Mi è capitato in questo spazio, a proposito del “mondo nuovo” annunciato da Grillo e dal “Governo del cambiamento”, di affermare l’esigenza di una battaglia linguistica senza quartiere. Il linguaggio che si adopera è già un “fare” politica gravido di conseguenze: tutta la migliore filosofia contemporanea indica il potere performativo delle parole e la loro capacità di interagire con la nostra psicologia e i suoi fondamenti inconsci (Lacan non diceva che l’inconscio “è strutturato come un linguaggio”?).
Sulla Repubblica di ieri Marco Belpoliti scrive in termini molto preoccupati della “neolingua” di Salvini: gli slittamenti semantici (i migranti “in crociera” nel Mediterraneo, per i quali “è finita la pacchia”, e altre amenità terribili pronunciate – ormai canonicamente – “da ministro e da papà”) sono operati ogni giorno “attraverso il continuo riferimento allo scontro. Di più: Salvini ha bisogno di individuare un capro espiatorio per l’insoddisfazione, il malcontento e il risentimento che covano nel paese”. E ancora: “Produrre il nemico è il solo modo che Salvini ha per esistere politicamente. Non ha idee, non ha visione per il futuro, non ha progetti, se non quello di aumentare il proprio potere”. Un fenomeno di opportunismo politico che insiste sulle parole, le strumentalizza “come fa con le persone. Irresponsabile e falsario, è un pericolo per tutti”.
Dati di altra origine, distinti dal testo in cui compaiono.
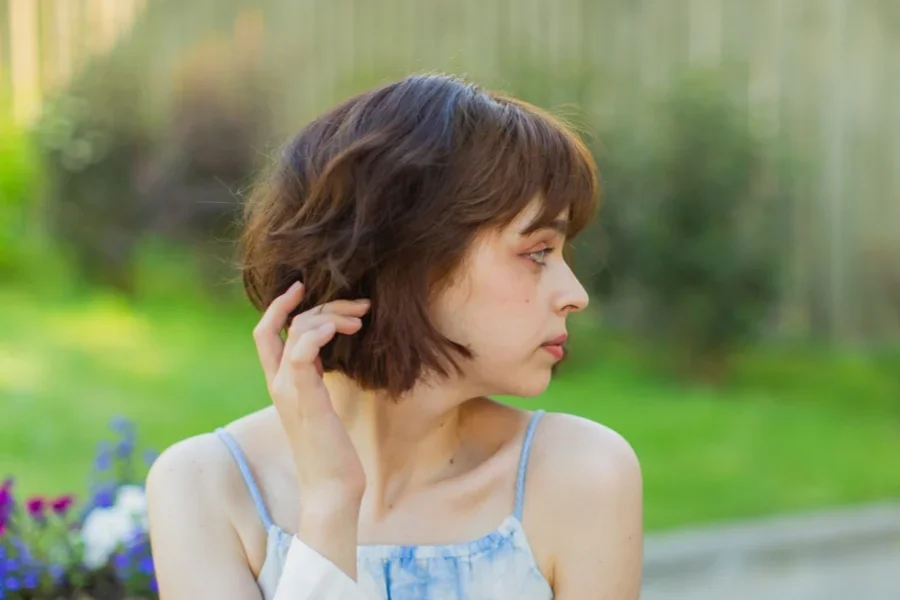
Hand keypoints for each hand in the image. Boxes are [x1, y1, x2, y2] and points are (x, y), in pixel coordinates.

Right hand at [253, 281, 369, 505]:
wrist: (331, 487)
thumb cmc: (332, 448)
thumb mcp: (322, 403)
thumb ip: (316, 377)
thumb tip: (329, 350)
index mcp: (281, 382)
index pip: (265, 332)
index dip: (278, 305)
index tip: (300, 286)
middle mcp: (279, 383)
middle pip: (287, 324)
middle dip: (324, 305)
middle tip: (359, 307)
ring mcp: (290, 391)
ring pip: (298, 331)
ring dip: (331, 316)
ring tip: (360, 321)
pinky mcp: (307, 400)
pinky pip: (301, 353)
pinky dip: (319, 333)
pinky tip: (340, 330)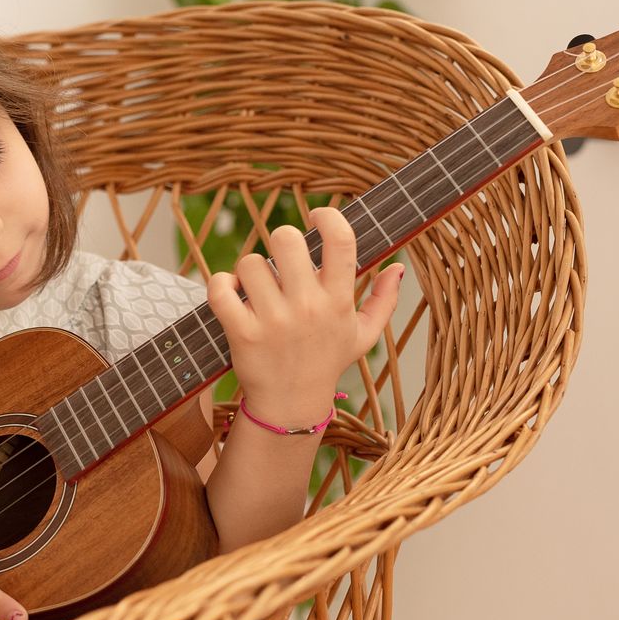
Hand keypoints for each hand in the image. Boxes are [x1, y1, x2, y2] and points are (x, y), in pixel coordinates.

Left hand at [205, 207, 405, 410]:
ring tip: (258, 288)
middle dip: (281, 241)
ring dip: (250, 270)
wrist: (291, 404)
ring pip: (250, 263)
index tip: (317, 215)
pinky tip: (231, 292)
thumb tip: (397, 267)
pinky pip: (221, 289)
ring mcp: (273, 320)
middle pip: (285, 239)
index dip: (328, 216)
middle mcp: (307, 307)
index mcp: (338, 301)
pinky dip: (220, 283)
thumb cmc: (326, 362)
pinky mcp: (242, 332)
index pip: (341, 240)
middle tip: (282, 261)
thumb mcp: (363, 336)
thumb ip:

Per Letizia Paolozzi (I Rom, Salvini e le Eumenidi, su Alfabeta2) il ministro potrebbe anche essere personalmente “un pezzo di pane, ma i problemi invece di risolverli, li aizza, li infiamma. Ci soffia sopra. E se i bubboni (per Salvini la lista comprende oltre ai Rom, Sinti, gli immigrati, la massaggiatrici orientali sulle spiagge, i venditori di pareo fino al “fritto misto” delle coppie gay) si sono ingranditi, non ha intenzione di curarli”. Il risultato è una continua riproduzione di rabbia, e la rabbia “sorta di danza narcisistica – scrive ancora Paolozzi – espressione e paradigma adatto alla mascolinità, non si scioglie miracolosamente”.
Si fa crescere irrazionalmente la rabbia “del popolo” contro il capro espiatorio di turno, anziché, razionalmente, contro le vere cause del malessere sociale e un sistema economico che produce ingiustizie e disuguaglianze, guerre e migrazioni di massa. E cresce pericolosamente anche la nostra rabbia (la mia per esempio) contro lo stesso Salvini. E’ proprio “il lato oscuro della forza” che viene evocato.
E’ poi leggermente inquietante che si tratti di una fenomenologia con l’aspetto di un movimento internazionale, probabilmente sostenuto da “poteri forti”. Dopo le visite italiane dell’ideologo del trumpismo Steve Bannon, è stata la volta del russo Alexander Dugin, dipinto dai media quale “Rasputin” di Putin. In due interviste all’ Huffington Post e alla Repubblica questo singolare filosofo e ideologo (seguace di Heidegger e di Julius Evola, fondatore con Limonov, da cui poi si è separato, di un partito “nazionalbolscevico”) tesse l’elogio del governo giallo-verde italiano quale “primo passo storico verso l’affermazione irreversibile del populismo. Una nuova identità che guarda con fiducia alla Russia”. Dugin rifiuta le etichette di “fascismo” e respinge l’accusa di farsi portatore di una ideologia “rosso-bruna”: la giustizia sociale va coniugata alla tradizione e alle identità popolari, contro le “élite” liberali. Ma quando lo fa evocando la tradizione imperiale russa e la metafisica heideggeriana del “Dasein” (l’esser-ci), non si sa bene se sorridere o ripensare a quel pittore fallito un po’ ridicolo che arringava il “popolo” nelle birrerie di Monaco degli anni ’30.